Exercise prompt
Would you reproduce the listing exactly, leaving nothing out?
** Opening Working data block **
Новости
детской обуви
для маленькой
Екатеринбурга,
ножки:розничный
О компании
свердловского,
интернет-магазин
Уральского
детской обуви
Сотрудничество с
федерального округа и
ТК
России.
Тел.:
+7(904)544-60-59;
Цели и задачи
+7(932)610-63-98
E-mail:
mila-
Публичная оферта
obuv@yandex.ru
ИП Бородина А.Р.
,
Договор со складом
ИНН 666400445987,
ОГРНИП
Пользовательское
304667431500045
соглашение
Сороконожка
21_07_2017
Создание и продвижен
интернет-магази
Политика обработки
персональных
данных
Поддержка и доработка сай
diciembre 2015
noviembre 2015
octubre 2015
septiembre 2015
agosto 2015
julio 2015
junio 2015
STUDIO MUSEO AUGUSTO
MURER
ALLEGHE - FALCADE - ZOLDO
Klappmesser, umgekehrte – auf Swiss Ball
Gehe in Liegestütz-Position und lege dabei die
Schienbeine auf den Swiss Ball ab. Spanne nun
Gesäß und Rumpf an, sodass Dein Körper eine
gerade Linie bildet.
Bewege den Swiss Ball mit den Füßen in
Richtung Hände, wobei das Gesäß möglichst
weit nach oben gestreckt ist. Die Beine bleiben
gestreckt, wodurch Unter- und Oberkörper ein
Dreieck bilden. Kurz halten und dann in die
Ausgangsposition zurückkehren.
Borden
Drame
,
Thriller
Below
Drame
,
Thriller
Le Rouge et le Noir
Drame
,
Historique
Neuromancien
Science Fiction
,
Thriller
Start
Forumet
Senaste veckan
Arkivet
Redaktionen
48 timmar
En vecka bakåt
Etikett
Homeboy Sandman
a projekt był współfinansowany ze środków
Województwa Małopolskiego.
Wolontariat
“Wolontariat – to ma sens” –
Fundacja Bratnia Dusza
** Closing Working data block **
Reply to the exercise
Новости
детской обуви
для маленькой
Екатеринбурга,
ножки:розничный
О компании
свердловского,
интернет-магазин
Уральского
детской обуви
Сотрудничество с
федерального округа и
ТК
России.
Тел.:
+7(904)544-60-59;
Цели и задачи
+7(932)610-63-98
E-mail:
mila-
Публичная оферта
obuv@yandex.ru
ИП Бородина А.Р.
,
Договор со складом
ИНН 666400445987,
ОГРНИП
Пользовательское
304667431500045
соглашение
Сороконожка
21_07_2017
Создание и продвижен
интернет-магази
Политика обработки
персональных
данных
Поддержка и доработка сай
diciembre 2015
noviembre 2015
octubre 2015
septiembre 2015
agosto 2015
julio 2015
junio 2015
STUDIO MUSEO AUGUSTO
MURER
ALLEGHE - FALCADE - ZOLDO
Klappmesser, umgekehrte – auf Swiss Ball
Gehe in Liegestütz-Position und lege dabei die
Schienbeine auf den Swiss Ball ab. Spanne nun
Gesäß und Rumpf an, sodass Dein Körper eine
gerade Linie bildet.
Bewege den Swiss Ball mit den Füßen in
Richtung Hände, wobei das Gesäß möglichst
weit nach oben gestreckt ist. Die Beine bleiben
gestreckt, wodurch Unter- und Oberkörper ein
Dreieck bilden. Kurz halten und dann in die
Ausgangsposition zurückkehren.
Borden
Drame
,
Thriller
Below
Drame
,
Thriller
Le Rouge et le Noir
Drame
,
Historique
Neuromancien
Science Fiction
,
Thriller
Start
Forumet
Senaste veckan
Arkivet
Redaktionen
48 timmar
En vecka bakåt
Etikett
Homeboy Sandman
a projekt był współfinansowany ze środków
Województwa Małopolskiego.
Wolontariat
“Wolontariat – to ma sens” –
Fundacja Bratnia Dusza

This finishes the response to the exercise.